Were you and the team more prepared for this because of the other ones? Like, was that why you took your own samples and saved gas from the can?
We certainly would not have been as careful as we have been in these last two years. We get fresh cans—we don’t even have leaded fuel in our race shop anymore, certainly not in the semi. We have the same person doing the fuel, always. The same person receives it and takes it out of the barrels and puts it in the jugs to put it in the bikes. There is still some area where things can go wrong. You have seen it, outside the stadiums in the parking lot there is a fuel dump. They don’t ask for your ID when you go pick yours up.
How has this news from a week ago today weighed on the team? Ricky was pretty outspoken at Atlanta, but how was everyone else handling it during the week?
It’s hard, because a lot of people want to go on the internet and check things and get wrapped up in it. I kept saying to our guys, Let’s focus on our job like nothing happened. Stay off the internet.

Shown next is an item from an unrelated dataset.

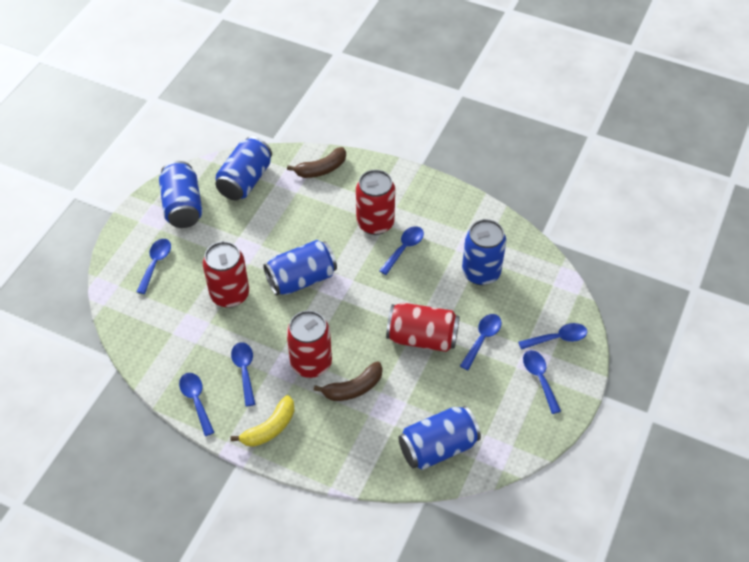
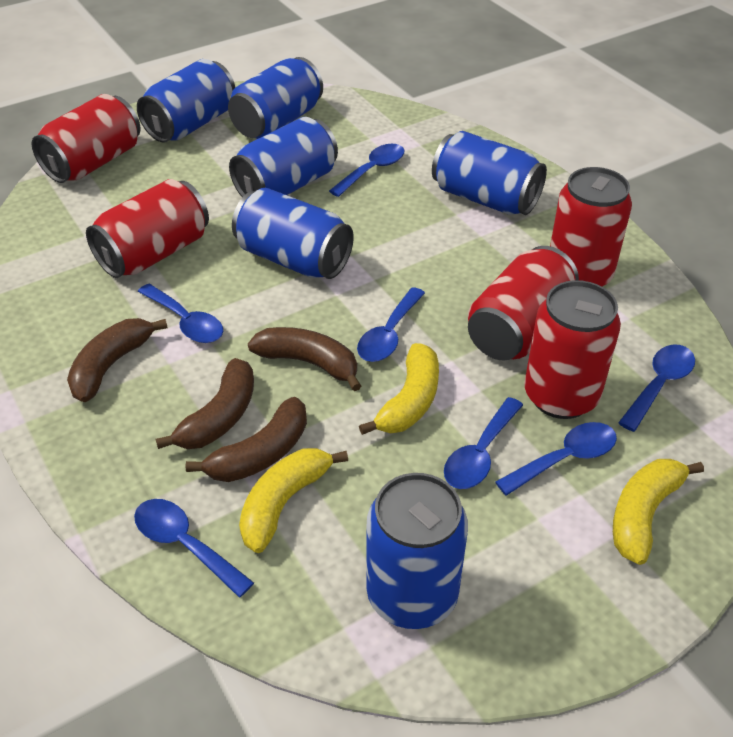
blue can: 5 -> 6
brown banana: 2 -> 4
red can: 4 -> 5
yellow banana: 1 -> 3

Yamaha ... assuming they are going to be unhappy, what would you say to them if you were the AMA regarding fairness? Is it okay to address this differently as this problem comes up more times?
I think the AMA should have done more before the season on the rule. I don’t know the exact answer. There should be more of a tolerance. With noise, there is some flexibility there. They don’t just disqualify you. In that area, I think there should be more balance. It’s easy to say “the rule is the rule,” but something happened that is out of the control of the team and out of the control of the rider, and the team has done everything to prevent anything from happening, and the team does not gain anything in performance, then it should be lenient. Taking 25 points is not being lenient for something you have nothing to do with and there is no gain in performance, and the numbers that the AMA has are wrong in the first place.